Intergalactic cartographers have been able to probe the cosmic web before, discovering other filaments in the forms of walls made of galaxies. The South Pole Wall, for example, stretches 1.4 billion light years, and its discovery was announced in July. The largest known structure—the Hercules-Corona Borealis Great Wall—is 10 billion light years wide.

A particle moving at the speed of light would take 6.5 million years to traverse the radio bridge discovered between the A1758 clusters, which are each a few million light years wide.

This latest observation comes at the heels of the first discovery of a radio bridge by an overlapping group of researchers, which was published last year in the journal Science.

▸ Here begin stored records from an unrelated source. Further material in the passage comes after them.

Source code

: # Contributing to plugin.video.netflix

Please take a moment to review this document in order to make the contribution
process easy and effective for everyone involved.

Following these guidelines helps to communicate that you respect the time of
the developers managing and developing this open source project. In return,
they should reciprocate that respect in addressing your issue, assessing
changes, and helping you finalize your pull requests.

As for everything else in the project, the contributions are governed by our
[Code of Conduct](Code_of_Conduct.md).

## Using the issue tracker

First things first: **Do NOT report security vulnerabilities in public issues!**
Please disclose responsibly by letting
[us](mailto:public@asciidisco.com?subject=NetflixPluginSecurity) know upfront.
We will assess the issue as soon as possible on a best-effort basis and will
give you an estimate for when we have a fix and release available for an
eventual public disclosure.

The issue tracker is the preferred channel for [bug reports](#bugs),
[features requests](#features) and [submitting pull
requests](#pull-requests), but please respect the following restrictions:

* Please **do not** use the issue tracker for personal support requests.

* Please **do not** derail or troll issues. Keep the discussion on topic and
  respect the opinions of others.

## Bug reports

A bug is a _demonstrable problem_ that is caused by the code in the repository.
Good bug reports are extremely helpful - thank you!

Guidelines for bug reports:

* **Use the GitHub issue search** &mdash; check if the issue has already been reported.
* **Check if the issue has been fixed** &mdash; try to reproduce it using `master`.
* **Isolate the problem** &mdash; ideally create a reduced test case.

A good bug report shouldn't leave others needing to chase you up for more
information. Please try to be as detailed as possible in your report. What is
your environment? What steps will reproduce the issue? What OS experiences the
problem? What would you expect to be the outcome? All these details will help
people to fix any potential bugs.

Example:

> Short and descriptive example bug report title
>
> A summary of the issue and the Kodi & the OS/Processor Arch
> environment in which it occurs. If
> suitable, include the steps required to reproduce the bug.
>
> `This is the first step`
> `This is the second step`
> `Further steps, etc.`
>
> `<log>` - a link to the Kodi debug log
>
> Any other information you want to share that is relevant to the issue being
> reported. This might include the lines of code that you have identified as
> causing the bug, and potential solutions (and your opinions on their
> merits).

The A1758 clusters in the new paper, however, are much earlier in the process of colliding and merging than the first two galaxy clusters, Abell 0399 and Abell 0401. As a result, they are much farther apart from one another.

Botteon said that magnetic fields, combined with relativistic particles (those moving close to the speed of light), created the bridge of radio-emitting plasma.

LOFAR enabled the discoveries of these bridges by accessing a very low-frequency observational window that astronomers had not been able to probe as recently as a few years ago, Botteon said. Now that two bridges have been observed using LOFAR, Botteon and his collaborators want to know how common these are between galaxy clusters.

Last year, he observed a third pair of galaxy clusters that were not linked by a radio bridge—the two cluster pairs that did have bridges were both more massive and dynamic than this third pair. Still, it’s unclear whether the two bridges are exceptions or rules.

“I think that these two radio bridges that have been reported are in very exceptional pairs of galaxy clusters that are basically the most massive clusters we can observe with LOFAR,” he said. “What we are doing now is observing more galaxy clusters in every phase of collision and searching for diffuse radio emissions.”